Souvent, les mines sont développées dans des endroits où les résidents ont moins de poids politique et de ressources pour s’opposer. Aux États-Unis, 79 % du lithium se trouve à moins de 35 miles des terres indigènes. Le projet de mine de lithium-argile de Lithium America à Thacker Pass, terre sacrée pour les Paiute du Nord et les Shoshones de l’Ouest, a fait l’objet d’une opposition véhémente de la part des tribus, des éleveurs et des groupes environnementaux avant de recevoir son permis en février. Autour de la mer de Salton en Californie, où des essais de développement commercial du lithium à partir de saumures géothermiques sont en cours, plusieurs tribus ont fait part de leurs inquiétudes quant aux impacts sur leurs terres ancestrales et à leur exclusion du processus décisionnel.

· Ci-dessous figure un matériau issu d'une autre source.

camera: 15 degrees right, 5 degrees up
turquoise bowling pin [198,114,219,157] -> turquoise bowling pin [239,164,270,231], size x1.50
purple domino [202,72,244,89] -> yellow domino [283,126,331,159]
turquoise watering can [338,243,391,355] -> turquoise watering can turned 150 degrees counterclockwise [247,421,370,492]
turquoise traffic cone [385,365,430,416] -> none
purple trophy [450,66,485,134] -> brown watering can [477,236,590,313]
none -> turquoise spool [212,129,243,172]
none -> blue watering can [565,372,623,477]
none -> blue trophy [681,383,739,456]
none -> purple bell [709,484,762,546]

Dans d’autres parties du monde, les réactions locales à l’exploitation du lithium ont bloqué des projets en Serbie et en Australie. Au Chili, où l’extraction du lithium à partir de saumures a asséché les terres indigènes, un gouvernement de gauche tente de réglementer l’industrie. Les groupes de justice environnementale et d’autres personnes préoccupées par l’impact de l’exploitation minière ont souvent appelé à une planification des transports plus transformatrice, qui réduise complètement le besoin de voitures (ce qui serait également nécessaire pour atteindre les objectifs de réduction des émissions). Ils ont également appelé à développer la capacité de recyclage comme source alternative de métaux.

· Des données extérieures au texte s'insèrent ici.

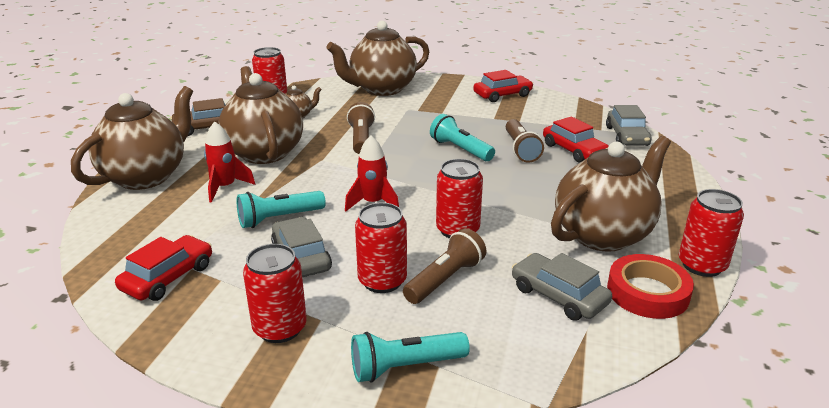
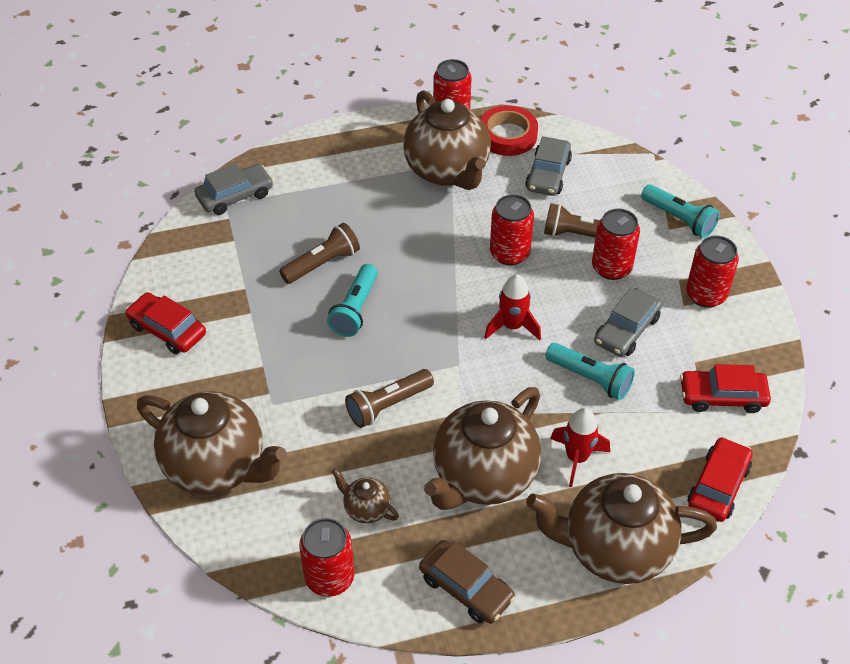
camera: 120 degrees left, 20 degrees up
red car [543,116,609,163] -> red car moved to [688,437,753,522]
brown teapot [551,136,671,252] -> brown teapot turned 135 degrees counterclockwise [403,90,491,190]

“Il faut de sept à dix ans pour construire une nouvelle mine, et même les entreprises qui l’ont faitDepuis des années, les États-Unis sont confrontés à de nouveaux problèmes lorsqu’ils tentent d’augmenter leur production de lithium”, a déclaré Mme Jennings-Gray de Benchmark Mineral Intelligence. Alors que les États-Unis augmentent l’extraction du lithium, l’absence actuelle de toute capacité de cathode dans le pays signifie que le métal est expédié à l’étranger, ce qui constitue un obstacle à une chaîne d’approvisionnement des VE entièrement nationale. “[North Carolina] est un projet intéressant à surveiller et pourrait certainement produire des volumes nationaux importants”, a déclaré M. Jennings-Gray. “Mais quoi qu’il en soit, l’ascension sera lente”.